Direct Access for Answers to Conjunctive Queries with Aggregation
Pith reviewed 2026-05-24 09:16 UTC · model grok-4.3
The pith
Past tractability results for direct access to conjunctive query answers extend to annotated databases with aggregation when annotations are excluded from the order.
A machine-rendered reading of the paper's core claim, the machinery that carries it, and where it could break.
Core claim
All past results on direct access continue to hold for annotated databases assuming the annotation does not participate in the lexicographic order. For count-distinct aggregation, which has no efficient semiring representation, the corresponding tractability condition is established. The complexity changes when the aggregate and annotation values are included in the order, and special cases arise with unit annotations and idempotent addition.
What carries the argument
The construction of a loglinear-time data structure providing logarithmic-time direct access to answers, extended via commutative semiring annotations for aggregation.
Load-bearing premise
The annotation itself does not participate in the lexicographic order.
What would settle it
Finding a conjunctive query without self-joins, a lexicographic order excluding annotations, and an annotated database where no loglinear-time data structure for direct access exists, contradicting the extension of past results.
Figures
read the original abstract
We study the fine-grained complexity of conjunctive queries with grouping and aggregation. For common aggregate functions (e.g., min, max, count, sum), such a query can be phrased as an ordinary conjunctive query over a database annotated with a suitable commutative semiring. We investigate the ability to evaluate such queries by constructing in loglinear time a data structure that provides logarithmic-time direct access to the answers ordered by a given lexicographic order. This task is nontrivial since the number of answers might be larger than loglinear in the size of the input, so the data structure needs to provide a compact representation of the space of answers. In the absence of aggregation and annotation, past research established a sufficient tractability condition on queries and orders. For queries without self-joins, this condition is not just sufficient, but also necessary (under conventional lower-bound assumptions in fine-grained complexity). We show that all past results continue to hold for annotated databases, assuming that the annotation itself does not participate in the lexicographic order. Yet, past algorithms do not apply to the count-distinct aggregation, which has no efficient representation as a commutative semiring; for this aggregation, we establish the corresponding tractability condition. We then show how the complexity of the problem changes when we include the aggregate and annotation value in the order. We also study the impact of having all relations but one annotated by the multiplicative identity (one), as happens when we translate aggregate queries into semiring annotations, and having a semiring with an idempotent addition, such as the case of min, max, and count-distinct over a logarithmic-size domain.

[Items from a data source]
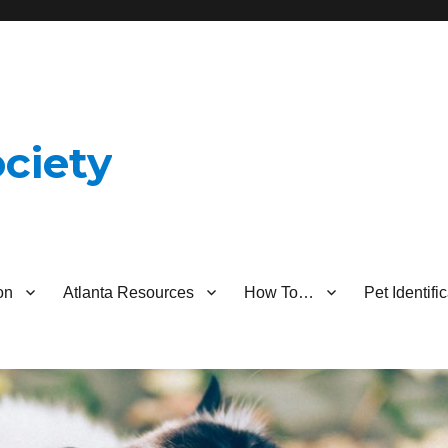
ciety
on
Atlanta Resources
How To…
Pet Identif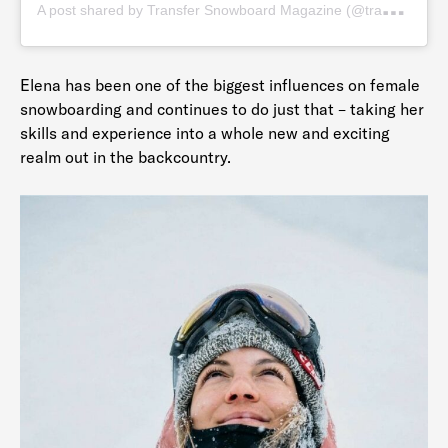
A
post shared by Transfer Snowboard Magazine (@transfersnow)
Elena has been one of the biggest influences on female
snowboarding and continues to do just that – taking her
skills and experience into a whole new and exciting
realm out in the backcountry.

> BRIEF: Rewrite the passage of the direct-access paper summary from "Direct Access for" up to and including "and idempotent addition.", renaming "lexicographic order" to "sort order" wherever it occurs.

> EXERCISE SOLUTION:
Direct Access for Answers to Conjunctive Queries with Aggregation
Pith reviewed 2026-05-24 09:16 UTC · model grok-4.3
The pith
Past tractability results for direct access to conjunctive query answers extend to annotated databases with aggregation when annotations are excluded from the order.
A machine-rendered reading of the paper's core claim, the machinery that carries it, and where it could break.
Core claim
All past results on direct access continue to hold for annotated databases assuming the annotation does not participate in the sort order. For count-distinct aggregation, which has no efficient semiring representation, the corresponding tractability condition is established. The complexity changes when the aggregate and annotation values are included in the order, and special cases arise with unit annotations and idempotent addition.